Because of concerns that a second Trump administration would withdraw from NATO, Congress, in December 2023, passed legislation barring any president from withdrawing from NATO without the concurrence of two-thirds of the Senate or separate Congressional legislation. But Trump has made it clear that in a crisis Europe would not be able to count on a United States led by him.
The destruction of NATO has been a Soviet and Russian goal for decades. Ladislav Bittman reports in The Deception Game that in the mid-1960s one of the primary goals of the Czechoslovak disinformation plan, developed in coordination with Soviet advisors, was that “the partnership of NATO countries would be weakened to the extent that the Atlantic alliance would not be renewed in 1969.” (p. 86).
A veteran Chekist such as Vladimir Putin is unlikely to neglect opportunities for influence that his private conversations with President Trump have presented or may present in the future, particularly on a subject as central to Russian security interests as the future of NATO. In this connection, it is particularly worrisome that, as president, Trump reportedly has kept the substance of his private discussions with Putin secret from his most senior national security officials, taking the notes of these private meetings from his interpreter and instructing him not to discuss what was said with anyone else.
In short, post-Soviet, Russian disinformation, with a Chekist in power in the Kremlin, is a much more serious problem than in Soviet times due to:
- The increased access Russia now has to audiences around the world.

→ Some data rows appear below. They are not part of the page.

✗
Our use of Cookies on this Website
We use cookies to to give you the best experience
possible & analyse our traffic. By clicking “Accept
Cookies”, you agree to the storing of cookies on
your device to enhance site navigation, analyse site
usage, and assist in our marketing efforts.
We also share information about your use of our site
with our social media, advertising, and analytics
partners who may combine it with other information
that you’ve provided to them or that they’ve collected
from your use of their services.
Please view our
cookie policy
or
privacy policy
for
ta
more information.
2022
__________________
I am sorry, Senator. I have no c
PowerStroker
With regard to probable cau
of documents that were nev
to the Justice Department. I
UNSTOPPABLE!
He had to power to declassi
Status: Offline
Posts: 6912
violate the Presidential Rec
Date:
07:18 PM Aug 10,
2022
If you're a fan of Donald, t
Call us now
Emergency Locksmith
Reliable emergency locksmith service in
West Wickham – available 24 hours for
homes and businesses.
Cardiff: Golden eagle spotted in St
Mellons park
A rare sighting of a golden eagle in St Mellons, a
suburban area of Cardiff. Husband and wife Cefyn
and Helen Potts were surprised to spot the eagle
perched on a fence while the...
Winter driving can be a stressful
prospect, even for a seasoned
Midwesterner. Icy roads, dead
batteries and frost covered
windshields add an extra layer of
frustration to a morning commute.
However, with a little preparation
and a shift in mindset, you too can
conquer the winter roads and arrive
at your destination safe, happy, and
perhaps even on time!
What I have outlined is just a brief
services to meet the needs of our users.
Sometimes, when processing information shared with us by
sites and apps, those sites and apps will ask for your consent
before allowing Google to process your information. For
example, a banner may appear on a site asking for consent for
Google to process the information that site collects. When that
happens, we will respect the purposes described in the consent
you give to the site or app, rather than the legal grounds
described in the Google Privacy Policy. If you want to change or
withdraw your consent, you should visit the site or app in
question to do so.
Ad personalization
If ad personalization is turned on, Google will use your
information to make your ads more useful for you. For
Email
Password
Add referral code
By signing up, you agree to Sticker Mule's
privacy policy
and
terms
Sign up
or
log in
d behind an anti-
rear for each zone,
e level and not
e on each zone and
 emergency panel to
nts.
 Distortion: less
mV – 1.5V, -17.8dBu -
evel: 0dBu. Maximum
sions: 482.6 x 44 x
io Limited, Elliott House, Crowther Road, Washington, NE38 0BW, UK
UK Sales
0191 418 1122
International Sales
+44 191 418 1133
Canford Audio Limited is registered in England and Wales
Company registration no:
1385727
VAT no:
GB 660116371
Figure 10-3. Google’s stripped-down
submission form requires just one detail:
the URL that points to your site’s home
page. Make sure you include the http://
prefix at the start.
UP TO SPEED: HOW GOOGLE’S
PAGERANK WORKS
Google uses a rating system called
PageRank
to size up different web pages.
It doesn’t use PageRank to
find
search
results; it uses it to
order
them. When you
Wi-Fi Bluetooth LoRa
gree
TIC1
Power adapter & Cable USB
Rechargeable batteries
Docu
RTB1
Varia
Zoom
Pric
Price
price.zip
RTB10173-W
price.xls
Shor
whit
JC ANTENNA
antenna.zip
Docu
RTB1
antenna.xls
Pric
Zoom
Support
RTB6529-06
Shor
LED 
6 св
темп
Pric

- The extreme “democratization” of the digital media, which opens many avenues for Russian overt and covert influence.
- The increased sophistication of post-Soviet Russian covert media operations.
- The receptiveness to covert influence operations that a Chekist in the Kremlin presumably has.
- The greatly increased receptivity among Western audiences to anti-Western messages.
All this is occurring at a moment when the West is scrambling, not always with success, to try to reconstruct some of the robust capability it had in the 1980s to expose and counter Soviet disinformation. This capability was abandoned prematurely as soon as the USSR collapsed, as it was thought, naively, that the problem had disappeared, never to return – a classic, overly optimistic American mistake. Moreover, the opportunities for successful Russian influence operations are likely to expand to an unprecedented degree if there is a second Trump presidency.
Todd Leventhal has some 25 years of experience in countering Russian, Soviet, Iraqi, and other disinformation, conspiracy theories, and false stories, mainly for the U.S. Information Agency and the U.S. Department of State, starting in 1987. He wrote two USIA reports to Congress on Soviet disinformation, in 1988 and 1992, and 14 short Counter-Disinformation Dispatches on disinformation and how to counter it for State’s Global Engagement Center from 2020 to 2022. He is retired.